Tu sentais les larmes déborder de tes yeux et plus cette boule douloureuse croissait dans tes entrailles, plus tu te recroquevillais sur toi-même et serrais l'épée. M. Curtis ne soupçonnait pas la portée de ses paroles. Un jour - à peine - auparavant, tu te demandais, assis sous un arbre avec Kendra Kâr à l'horizon, ce que tu devrais faire de cette épée que tu avais volée dans la salle des trésors du palais de Kers, dans ton pays. Elle n'était pas particulièrement belle et, rouillée comme l'était, pas particulièrement efficace (même si tu venais de transpercer un homme avec). Tu avais hésité à aller chez un forgeron pour qu'il te refondît la lame. Bien que gardant cette opportunité dans un coin de ton esprit, tu avais décidé qu'elle était inutile sur le moment ; que tu n'avais pas besoin d'une arme. Que ce n'était pas cela que tu voulais.

(Ce n'était pas ta faute ; tu n'avais pas d'autre choix.)

(Si ! Je suis sûr qu'il y en avait d'autres !)

Le murmure calme de ta faera ne parvenait pas à te rassurer et tu finis par laisser tes larmes envahir tes douces joues. De son côté, la créature millénaire était désemparée. Elle avait du mal à comprendre pourquoi, dans une situation de défense, alors que tu étais attaqué, sur le point, même ! de mourir, tu ressentais de la culpabilité pour ton geste. Elle qui avait vu tant de vies s'achever ne pouvait comprendre pourquoi tu te sentais responsable de celle-ci. Pourquoi elle t'importait tant. À ses yeux, une seule avait de l'importance : la tienne. Et cette homme qui venait de mourir n'était que dérangement car par sa mort, il te faisait du mal, ce qu'elle ne pouvait supporter.

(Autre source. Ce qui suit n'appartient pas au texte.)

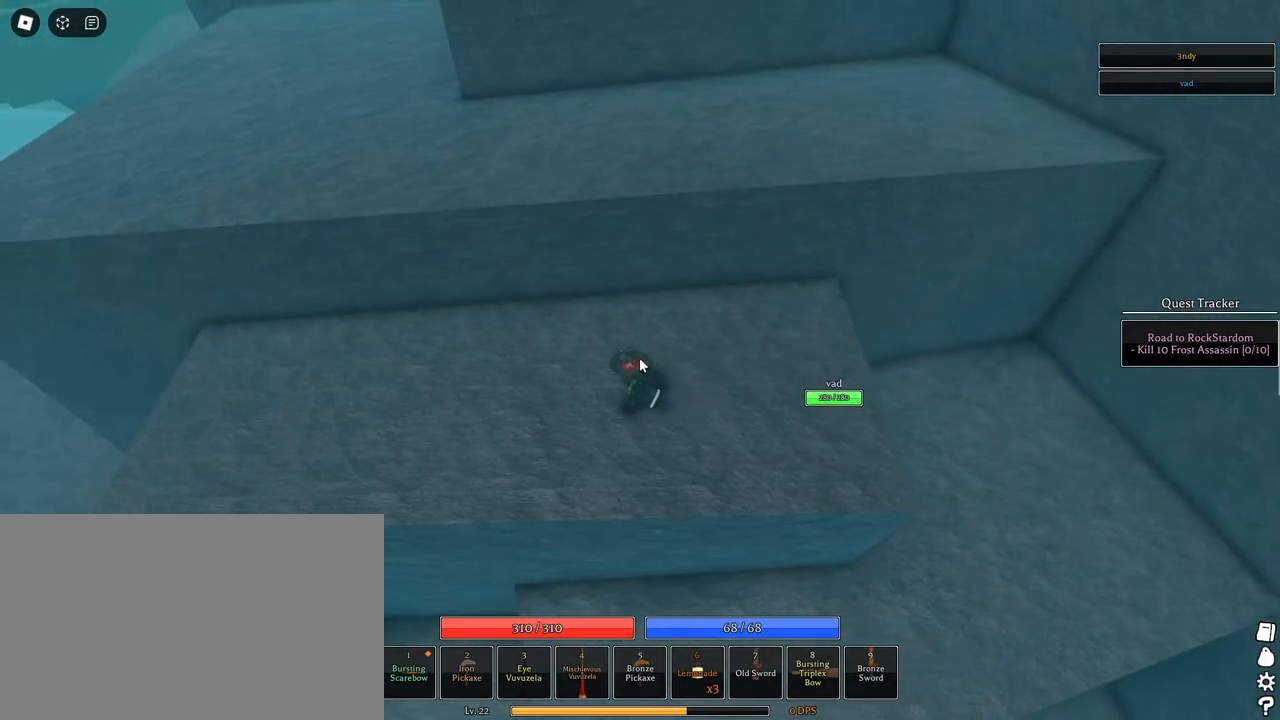
{"keys": ["a", "shift"], "mouse": ["wheel", "right"], "events": [[467, "mouse_wheel", "down"], [467, "shift", "down"]]}
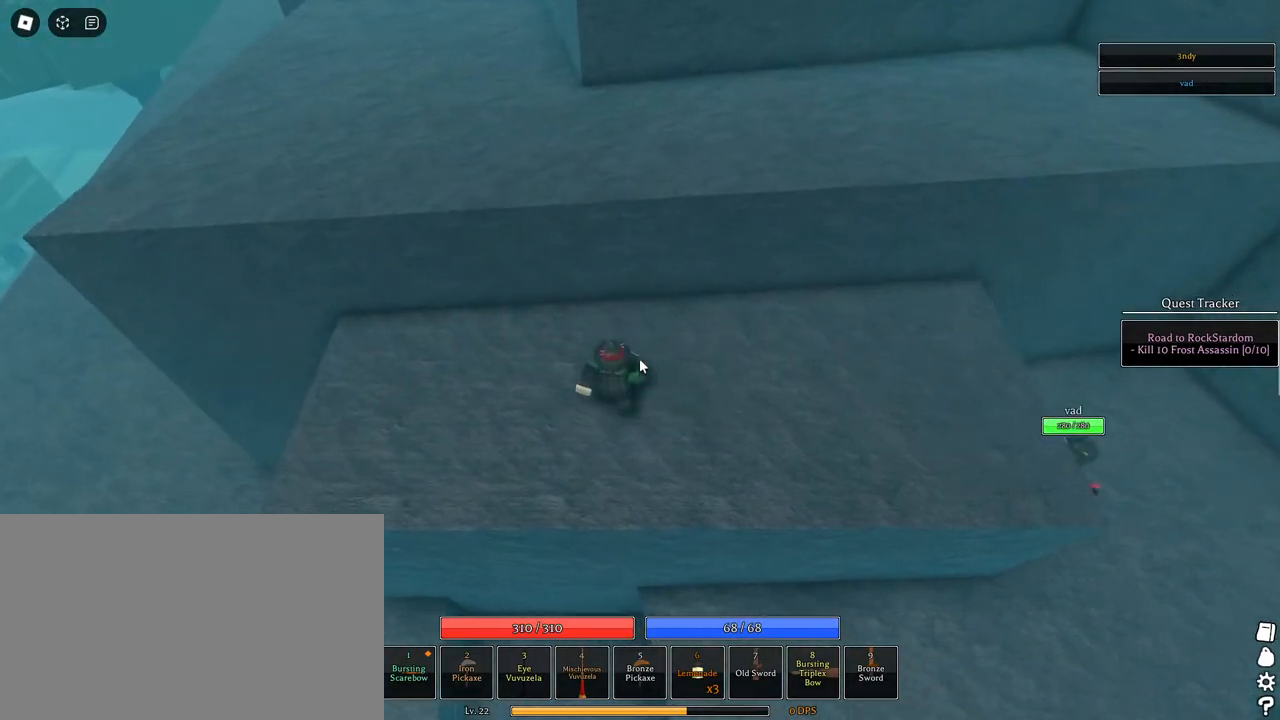
{"keys": ["a", "s", "shift"], "mouse": [], "events": [[17, "mouse_wheel", "up"], [117, "mouse_right", "up"], [150, "shift", "up"], [250, "s", "down"], [433, "shift", "down"]]}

(Dors, s'il te plait, n'y penses plus.)

De fatigue, finalement, tu parvins à te rendormir. Au matin, tes larmes avaient séché et il te semblait que ton esprit fût plus clair. Meryl, en tant qu'enfant, avait déjà tout oublié et reprit sa candide attitude. Les parents agissaient de façon tout aussi insouciante. Mais le sourire de Mme Curtis, en te demandant comment tu allais, était sincère. Après un petit déjeuner composé essentiellement de fruits, il fut temps de reprendre la route. Le charriot fut remis à l'endroit, les bœufs lui furent de nouveaux attachés, on éteignit le feu de camp, démonta les teintures et remballa les affaires. Au moment du départ, tu pris la place à côté de M. Curtis, sur le siège conducteur. L'attelage sortit de la forêt, reprit sabots sur la route qui allait de Kendra Kâr à Bouhen. Il était encore tôt et il fallut attendre deux heures de plus pour que des voyageurs fussent rencontrés. À cette occasion, le père de la famille Curtis te demanda de te remettre à chanter. Tu refusas - il n'insista pas. Après une pause sur le bas-côté pour le déjeuner, le voyage continua, en compagnie de toujours plus de gens ; des marchands, des soldats, des errants, des émissaires... Meryl, de ses grands yeux innocents, te demanda de rejouer s'il te plaisait parce que c'était vraiment triste là et qu'elle préférait quand il y avait de la musique. Ne pouvant résister à une bouille si mignonne, tu abandonnas toute résistance, passas de l'autre côté du charriot, acceptas le luth et t'installas à l'arrière, les jambes dans le vide. Un rapide accordage. Les voyageurs relevèrent la tête avec un sourire curieux. Tu grattas mollement quelques cordes. La chanson qui en sortit fut "Le Roi est Loi". Pourquoi ? Ton estomac se serrait à chaque refrain, à chaque "et notre cœur est droit" qui le ponctuait avec détermination.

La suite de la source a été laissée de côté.